Tuesday, March 15, 2011

Girl, interrupted, by the Golden Horde

Alexandra Wallace, a student at UCLA, laments on YouTube© that she is dismayed by the multitude of Asians at her school. Whether at the sight of Asian students' large and attentive families coming around dormitories on weekends to cook, clean, and shop, or at the sound of the students themselves enthusiastically chattering on their cell phones in the library in their native tongues, either to catch up with friends or to discover whether their families survived the tsunami, Ms. Wallace considers herself aggrieved. Her Asian fellow students' library behavior is particularly annoying, she says, because they tend to interrupt her epiphanies.

Ms. Wallace certainly puts me in mind of a library in one respect, since her own natural endowments are at least as impressive as the twin volumes of the Oxford English Dictionary sitting on my shelf and don't even require the aid of the magnifying glass thoughtfully provided with the dictionary, to appreciate. I am at least as gratified to see the word "epiphany" occur in the unscripted conversation of a modern college student. And I certainly second her desire for silence in the temple of learning, believing, with Gibbon, that "Conversation enriches the understanding, but solitude is the school of genius."

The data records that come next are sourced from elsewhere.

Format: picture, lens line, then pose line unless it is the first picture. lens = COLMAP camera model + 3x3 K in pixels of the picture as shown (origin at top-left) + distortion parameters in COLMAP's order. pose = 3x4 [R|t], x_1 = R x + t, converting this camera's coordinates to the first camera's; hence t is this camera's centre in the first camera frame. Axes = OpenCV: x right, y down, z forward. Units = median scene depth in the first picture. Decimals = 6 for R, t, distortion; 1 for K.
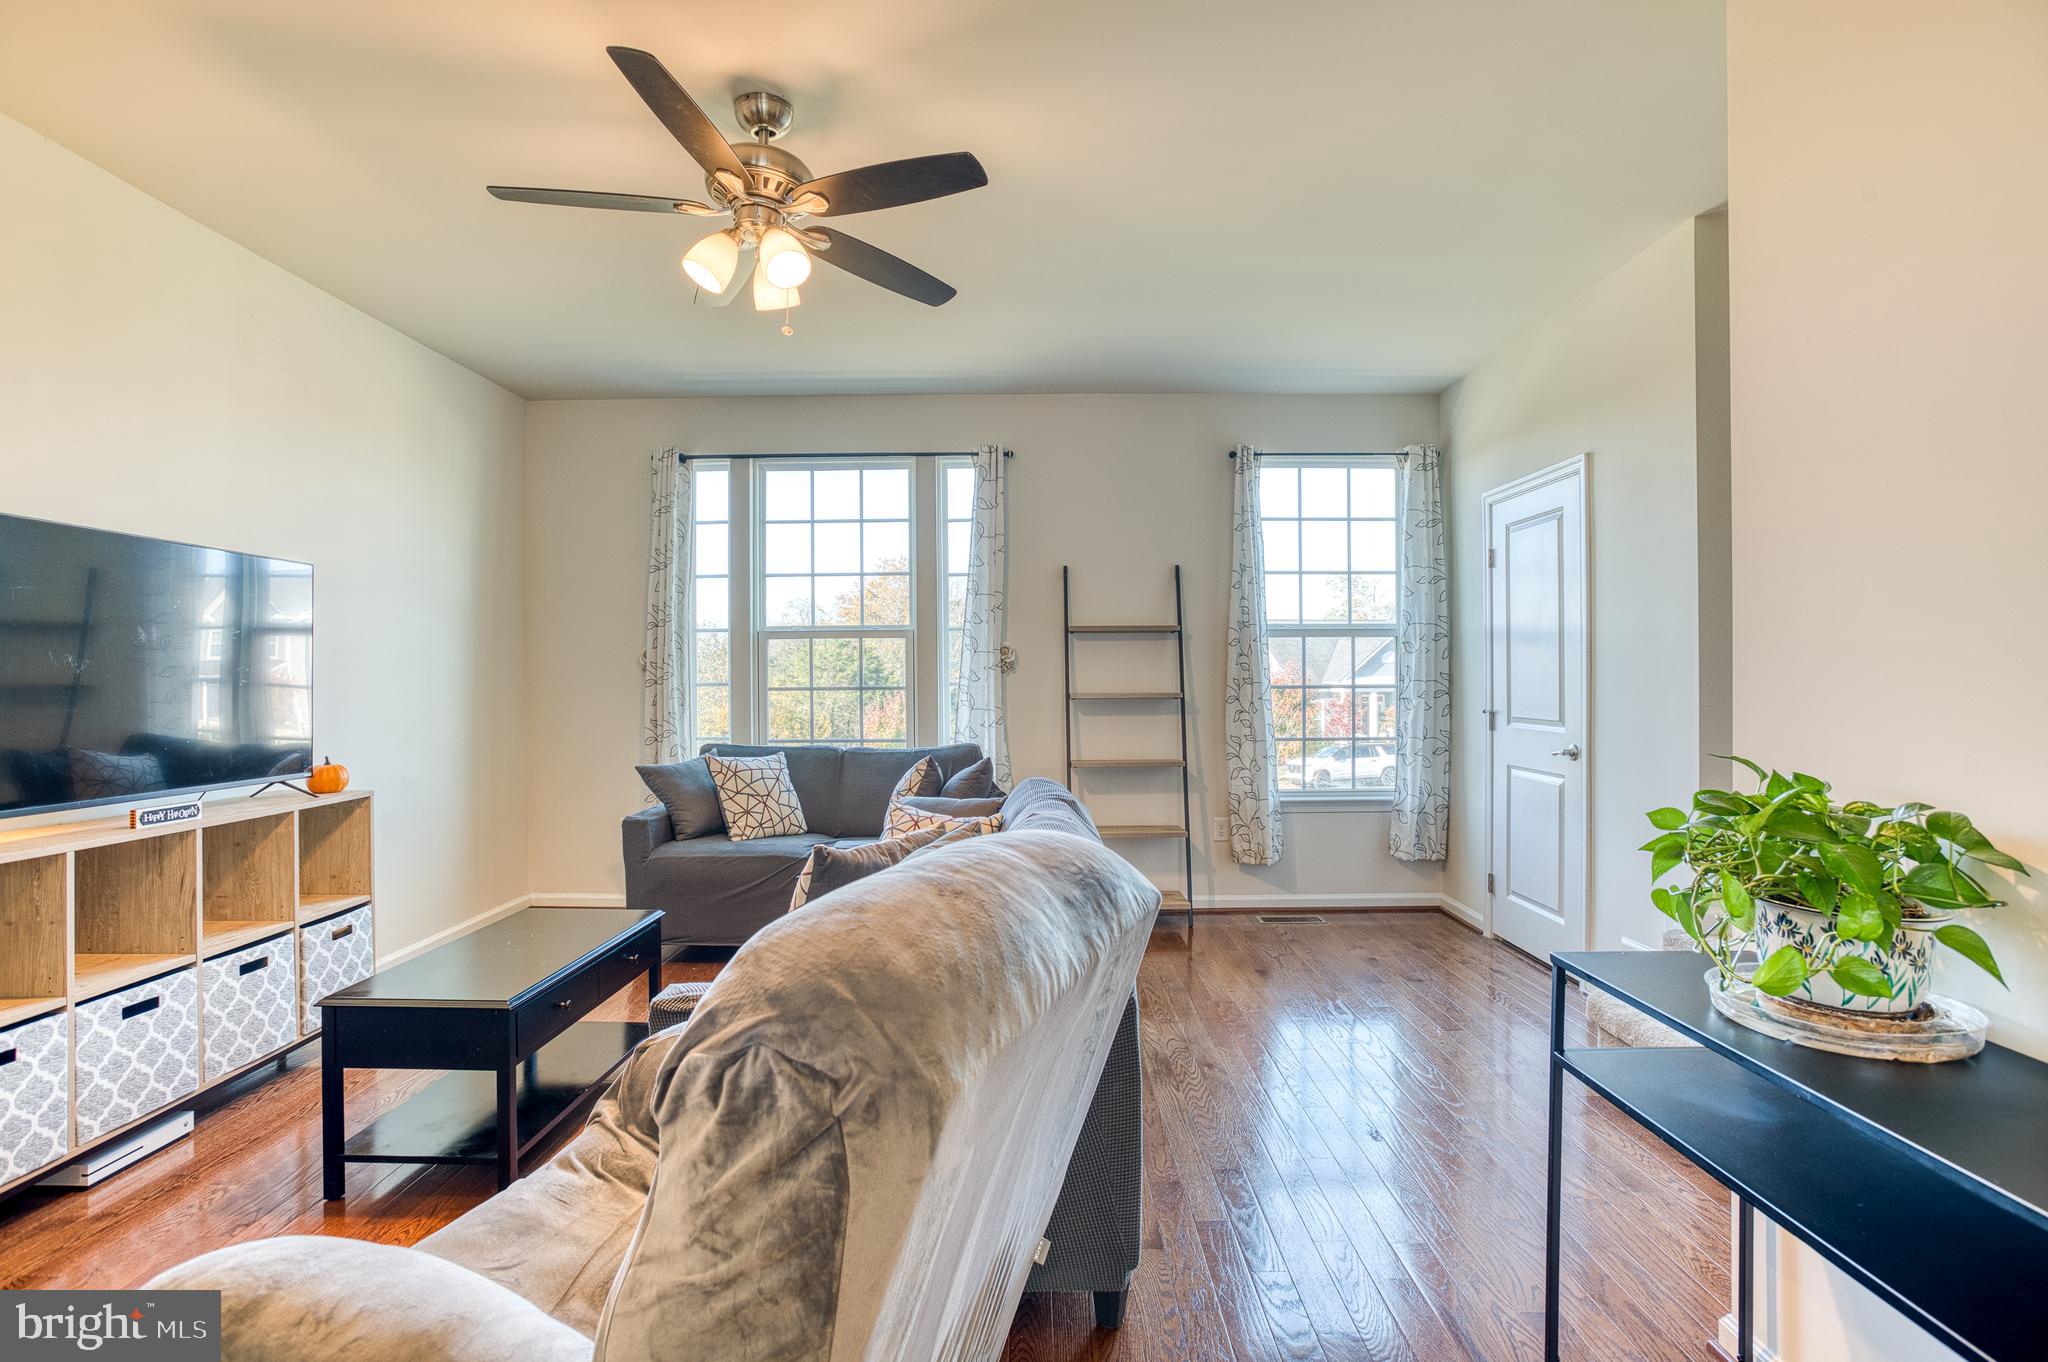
lens RADIAL K [[993.0, 0, 1025.4], [0, 993.0, 680.2], [0, 0, 1]] dist [-0.049426, 0.022494]
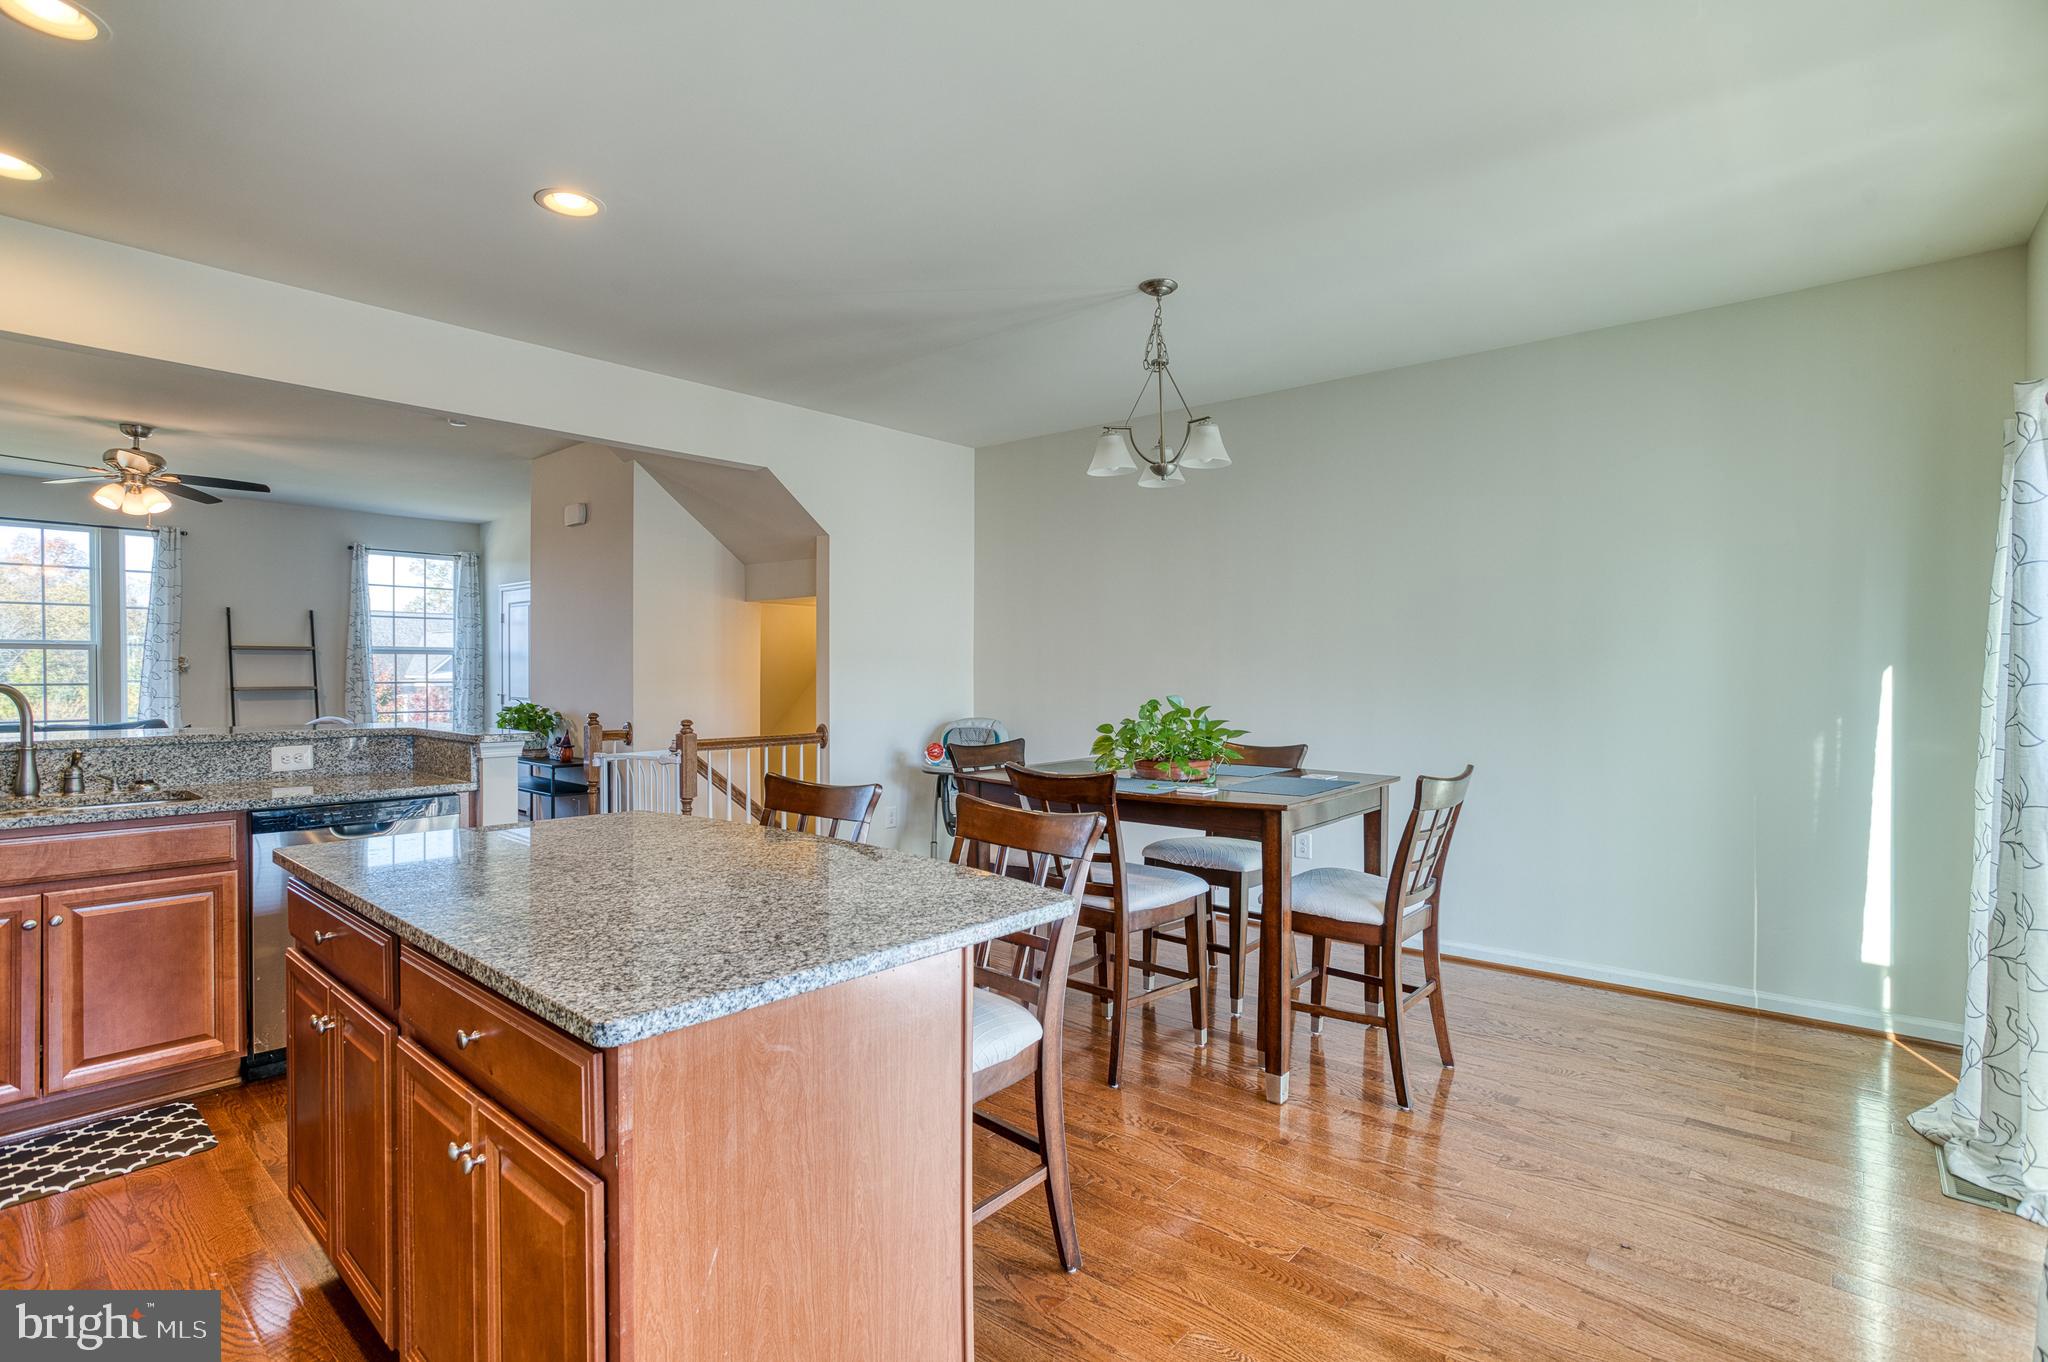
lens RADIAL K [[993.0, 0, 1019.9], [0, 993.0, 677.2], [0, 0, 1]] dist [-0.049426, 0.022494]
pose [[0.659120, 0.001044, 0.752037, -0.297272], [-0.002833, 0.999995, 0.001096, -0.008400], [-0.752032, -0.002853, 0.659120, -0.992267]]
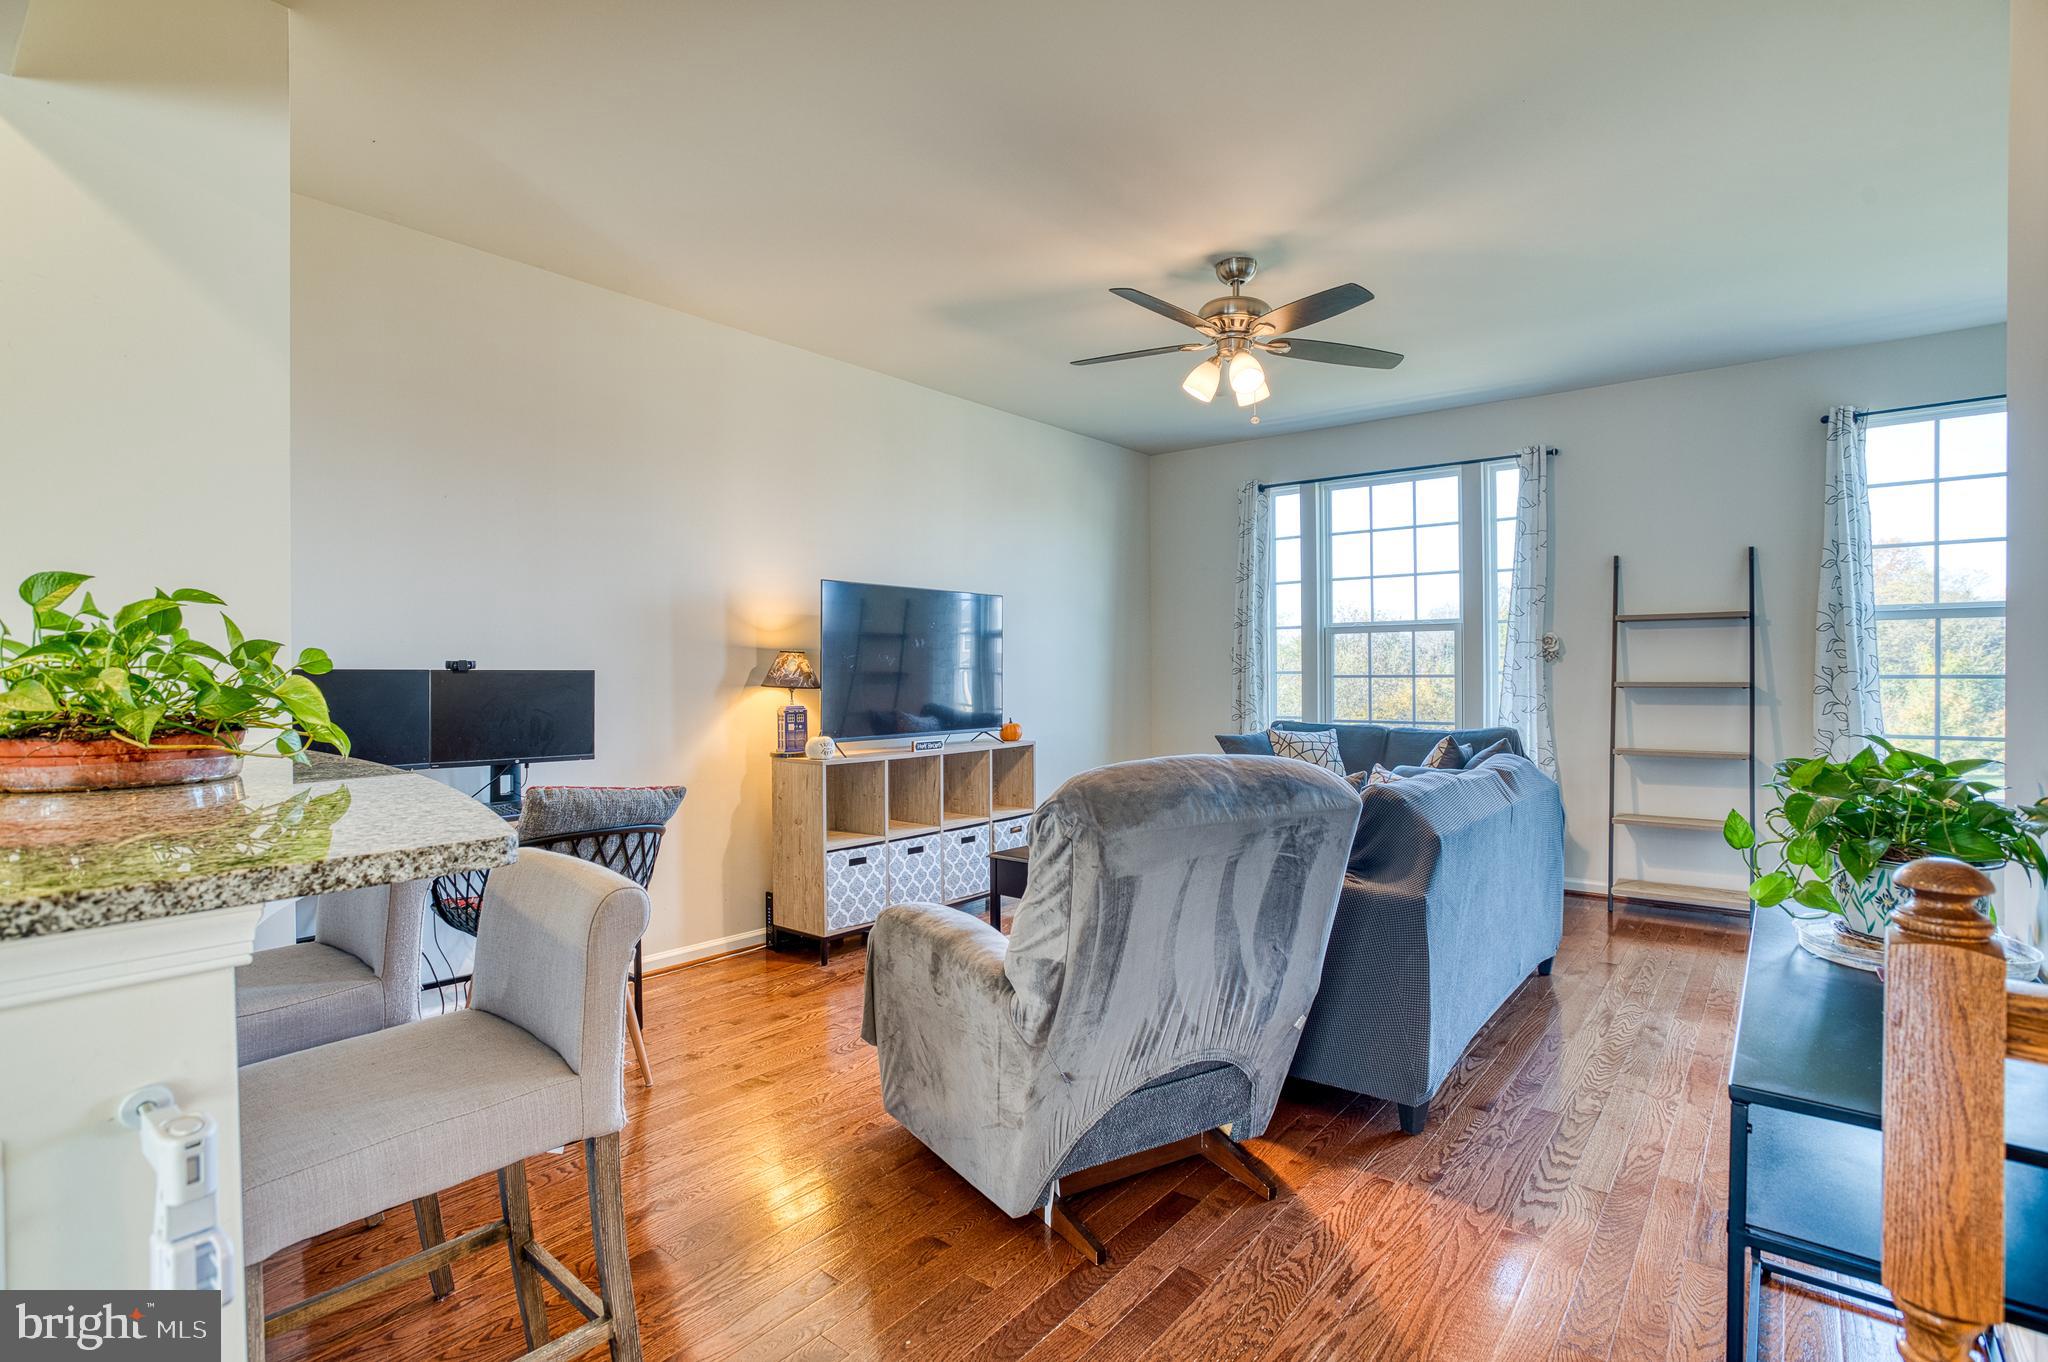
lens RADIAL K [[993.0, 0, 1020.6], [0, 993.0, 682.7], [0, 0, 1]] dist [-0.049426, 0.022494]
pose [[0.783907, 0.008202, -0.620824, 0.186604], [0.000838, 0.999898, 0.014268, -0.000619], [0.620878, -0.011705, 0.783820, -0.157888]]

Ms. Wallace, who criticizes the Asians for not adopting "American manners" may not realize just how rare she is. She has apparently lived all 20 years or so of her admittedly brief life without being aware that loud, heedless discussions of purely private matters inflicted on bystanders in public places via cell phone are American manners. The poor Japanese, known for their alacrity in copying, and seeking to improve, the best of American inventions, may simply be trying to fit in. As for Ms. Wallace, perhaps she was raised among the Amish, though her speech doesn't suggest it and her mode of dress would indicate that if that is her origin, she seems to have discarded that group's dress code with abandon.

If Ms. Wallace has, indeed, lived this long and remained so little aware of real American manners as to find public cell phone conversations peculiarly Asian, she has certainly achieved a kind of distinction; indeed, it occurs to me to wonder if her obliviousness arises from having read a Zen text and become lost in contemplation of the Diamond Sutra or something. I too detest loud, public cell phone conversations though admittedly, hearing one in an oriental tongue would at least spare me the litany of "I was like...he was like...whatever, dude!"

Perhaps Ms. Wallace is like the woman I once worked with, some years ago, who went to Hong Kong for a week with her husband. When she returned, the rest of us asked her how she liked it. With a gesture of distaste, she said, "It was OK, I guess--but good God, all those Orientals!"

In any case, I must admit that I, too, have misgivings about Asians in libraries—they have an unsettling tendency to show up the rest of us.